Mitel security procedures and controls meet customer HIPAA compliance requirements.
What parts of Mitel’s services are in compliance with the HIPAA requirements?
Mitel is in compliance with HIPAA requirements in accordance with the following security features:
Call recording encryption.
Strict access controls.
Access logging.
Auditing & reporting systems.
Configurable data sensitivity levels on collected data:
Confidential: Normal access control.
Highly confidential: Restricted access.
Highly confidential - FMG : Encrypted, no user access.
SAFE HARBOR
What is Safe Harbor?
The U.S. Department of Commerce, in concert with the European Commission, developed the “Safe Harbor Framework” to allow U.S. organization to comply with the directive by agreeing to abide by the Safe Harbor Privacy Principles. Companies certify their compliance with these Principles on the U. S. Department of Commerce website. The Framework, approved by the EU in 2000, gives companies assurance that the EU will consider their practices “adequate” for data transfers between the U.S. and both the EU and Switzerland. For more information, visit: http://www.export.gov/safeharbor/.
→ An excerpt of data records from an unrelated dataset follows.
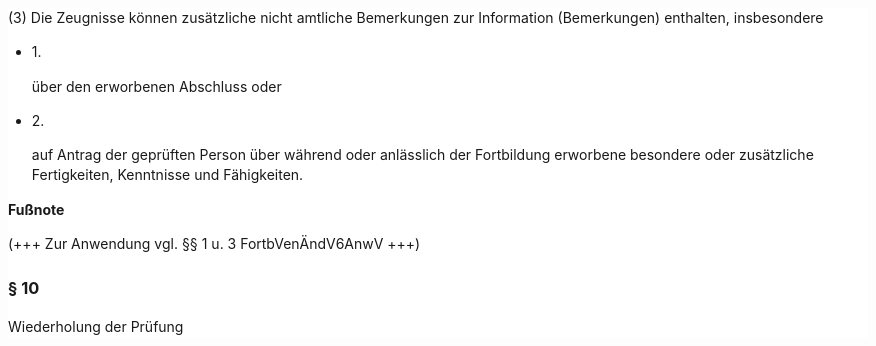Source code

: </div>

<div class="jurAbsatz">

(3) Die Zeugnisse können zusätzliche nicht amtliche Bemerkungen zur
Information (Bemerkungen) enthalten, insbesondere

  - 1\.
    
    <div style="">
    
    über den erworbenen Abschluss oder
    
    </div>

  - 2\.
    
    <div style="">
    
    auf Antrag der geprüften Person über während oder anlässlich der
    Fortbildung erworbene besondere oder zusätzliche Fertigkeiten,
    Kenntnisse und Fähigkeiten.
    
    </div>

</div>

</div>

</div>

</div>

<div>

  
**Fußnote**

<div class="jnhtml">

<div>

<div class="jurAbsatz">

(+++ Zur Anwendung vgl. §§ 1 u. 3 FortbVenÄndV6AnwV +++)

</div>

</div>

</div>

</div>

<span id="BJNR051500014BJNE000901128.html"></span>

### § 10  
Wiederholung der Prüfung

<div>

<div class="jnhtml">

<div>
How does Mitel comply with Safe Harbor?
Mitel complies with the U.S. – E.U. Safe Harbor framework and the U.S. - Swiss Safe Harbor framework as set forth by the U.S. Department of Commerce regarding the collection, use, and retention of personal data from European Union member countries and Switzerland. Mitel has certified that it adheres to the Safe Harbor Privacy Principles of notice, choice, onward transfer, security, data integrity, access, and enforcement.
Summary
Mitel employs a multi-layered security strategy that support a cloud contact center platform used by leading enterprises and business worldwide. The MiContact Center Live solution provides heightened security and high availability at no additional cost, saving our clients excessive overhead and expenses.